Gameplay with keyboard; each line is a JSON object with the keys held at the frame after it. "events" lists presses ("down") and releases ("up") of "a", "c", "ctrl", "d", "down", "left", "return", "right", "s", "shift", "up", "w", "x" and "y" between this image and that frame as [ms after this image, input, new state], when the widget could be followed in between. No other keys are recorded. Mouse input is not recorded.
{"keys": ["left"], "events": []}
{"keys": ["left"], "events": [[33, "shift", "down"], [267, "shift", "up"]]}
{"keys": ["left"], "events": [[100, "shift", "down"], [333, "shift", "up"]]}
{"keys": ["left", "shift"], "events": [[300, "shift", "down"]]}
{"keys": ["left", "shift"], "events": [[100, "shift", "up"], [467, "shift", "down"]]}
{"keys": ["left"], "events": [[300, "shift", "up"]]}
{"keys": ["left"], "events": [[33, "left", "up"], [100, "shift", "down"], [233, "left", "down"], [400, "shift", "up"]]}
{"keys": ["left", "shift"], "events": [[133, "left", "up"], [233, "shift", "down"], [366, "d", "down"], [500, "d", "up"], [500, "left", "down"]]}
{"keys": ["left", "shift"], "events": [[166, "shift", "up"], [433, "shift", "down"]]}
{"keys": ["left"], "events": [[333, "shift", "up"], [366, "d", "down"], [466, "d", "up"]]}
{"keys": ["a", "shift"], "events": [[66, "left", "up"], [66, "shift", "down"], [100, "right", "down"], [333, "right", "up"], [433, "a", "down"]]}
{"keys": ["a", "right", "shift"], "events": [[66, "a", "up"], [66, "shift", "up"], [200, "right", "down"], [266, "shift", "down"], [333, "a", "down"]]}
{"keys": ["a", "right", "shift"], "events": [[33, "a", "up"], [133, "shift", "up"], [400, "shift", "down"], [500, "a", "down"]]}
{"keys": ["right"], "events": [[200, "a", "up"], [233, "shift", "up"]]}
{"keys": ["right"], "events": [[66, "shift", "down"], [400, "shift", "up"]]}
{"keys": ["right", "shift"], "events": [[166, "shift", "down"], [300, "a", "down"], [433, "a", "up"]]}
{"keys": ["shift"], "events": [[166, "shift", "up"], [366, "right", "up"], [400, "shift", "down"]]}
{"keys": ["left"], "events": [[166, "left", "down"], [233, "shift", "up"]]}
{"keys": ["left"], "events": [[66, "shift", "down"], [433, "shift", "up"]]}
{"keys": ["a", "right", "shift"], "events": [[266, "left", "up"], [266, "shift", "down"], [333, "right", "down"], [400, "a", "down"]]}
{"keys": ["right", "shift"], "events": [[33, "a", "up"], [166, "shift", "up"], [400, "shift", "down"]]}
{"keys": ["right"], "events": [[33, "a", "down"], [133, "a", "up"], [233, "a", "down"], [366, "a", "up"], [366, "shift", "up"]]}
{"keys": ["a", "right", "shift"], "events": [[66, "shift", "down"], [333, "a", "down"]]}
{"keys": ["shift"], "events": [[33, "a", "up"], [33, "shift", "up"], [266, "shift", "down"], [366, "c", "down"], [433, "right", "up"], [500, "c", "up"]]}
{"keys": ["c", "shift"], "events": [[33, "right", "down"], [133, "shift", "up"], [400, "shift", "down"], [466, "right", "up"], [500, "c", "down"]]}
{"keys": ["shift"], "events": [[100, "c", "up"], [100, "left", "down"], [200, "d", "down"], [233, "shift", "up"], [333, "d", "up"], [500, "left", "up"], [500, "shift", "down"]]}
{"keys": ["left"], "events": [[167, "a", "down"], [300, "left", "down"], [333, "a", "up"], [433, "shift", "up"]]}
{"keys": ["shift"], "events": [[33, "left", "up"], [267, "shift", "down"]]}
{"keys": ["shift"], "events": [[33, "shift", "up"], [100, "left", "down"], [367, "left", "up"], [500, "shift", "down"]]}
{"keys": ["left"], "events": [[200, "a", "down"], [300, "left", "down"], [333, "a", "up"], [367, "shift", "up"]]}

· · · · · · ·

● **Problem to solve**
Restate the material exactly, from its opening line to its closing one.

● **Solution to this problem**
Gameplay with keyboard; each line is a JSON object with the keys held at the frame after it. "events" lists presses ("down") and releases ("up") of "a", "c", "ctrl", "d", "down", "left", "return", "right", "s", "shift", "up", "w", "x" and "y" between this image and that frame as [ms after this image, input, new state], when the widget could be followed in between. No other keys are recorded. Mouse input is not recorded.
{"keys": ["left"], "events": []}
{"keys": ["left"], "events": [[33, "shift", "down"], [267, "shift", "up"]]}
{"keys": ["left"], "events": [[100, "shift", "down"], [333, "shift", "up"]]}
{"keys": ["left", "shift"], "events": [[300, "shift", "down"]]}
{"keys": ["left", "shift"], "events": [[100, "shift", "up"], [467, "shift", "down"]]}
{"keys": ["left"], "events": [[300, "shift", "up"]]}
{"keys": ["left"], "events": [[33, "left", "up"], [100, "shift", "down"], [233, "left", "down"], [400, "shift", "up"]]}
{"keys": ["left", "shift"], "events": [[133, "left", "up"], [233, "shift", "down"], [366, "d", "down"], [500, "d", "up"], [500, "left", "down"]]}
{"keys": ["left", "shift"], "events": [[166, "shift", "up"], [433, "shift", "down"]]}
{"keys": ["left"], "events": [[333, "shift", "up"], [366, "d", "down"], [466, "d", "up"]]}
{"keys": ["a", "shift"], "events": [[66, "left", "up"], [66, "shift", "down"], [100, "right", "down"], [333, "right", "up"], [433, "a", "down"]]}
{"keys": ["a", "right", "shift"], "events": [[66, "a", "up"], [66, "shift", "up"], [200, "right", "down"], [266, "shift", "down"], [333, "a", "down"]]}
{"keys": ["a", "right", "shift"], "events": [[33, "a", "up"], [133, "shift", "up"], [400, "shift", "down"], [500, "a", "down"]]}
{"keys": ["right"], "events": [[200, "a", "up"], [233, "shift", "up"]]}
{"keys": ["right"], "events": [[66, "shift", "down"], [400, "shift", "up"]]}
{"keys": ["right", "shift"], "events": [[166, "shift", "down"], [300, "a", "down"], [433, "a", "up"]]}
{"keys": ["shift"], "events": [[166, "shift", "up"], [366, "right", "up"], [400, "shift", "down"]]}
{"keys": ["left"], "events": [[166, "left", "down"], [233, "shift", "up"]]}
{"keys": ["left"], "events": [[66, "shift", "down"], [433, "shift", "up"]]}
{"keys": ["a", "right", "shift"], "events": [[266, "left", "up"], [266, "shift", "down"], [333, "right", "down"], [400, "a", "down"]]}
{"keys": ["right", "shift"], "events": [[33, "a", "up"], [166, "shift", "up"], [400, "shift", "down"]]}
{"keys": ["right"], "events": [[33, "a", "down"], [133, "a", "up"], [233, "a", "down"], [366, "a", "up"], [366, "shift", "up"]]}
{"keys": ["a", "right", "shift"], "events": [[66, "shift", "down"], [333, "a", "down"]]}
{"keys": ["shift"], "events": [[33, "a", "up"], [33, "shift", "up"], [266, "shift", "down"], [366, "c", "down"], [433, "right", "up"], [500, "c", "up"]]}
{"keys": ["c", "shift"], "events": [[33, "right", "down"], [133, "shift", "up"], [400, "shift", "down"], [466, "right", "up"], [500, "c", "down"]]}
{"keys": ["shift"], "events": [[100, "c", "up"], [100, "left", "down"], [200, "d", "down"], [233, "shift", "up"], [333, "d", "up"], [500, "left", "up"], [500, "shift", "down"]]}
{"keys": ["left"], "events": [[167, "a", "down"], [300, "left", "down"], [333, "a", "up"], [433, "shift", "up"]]}
{"keys": ["shift"], "events": [[33, "left", "up"], [267, "shift", "down"]]}
{"keys": ["shift"], "events": [[33, "shift", "up"], [100, "left", "down"], [367, "left", "up"], [500, "shift", "down"]]}
{"keys": ["left"], "events": [[200, "a", "down"], [300, "left", "down"], [333, "a", "up"], [367, "shift", "up"]]}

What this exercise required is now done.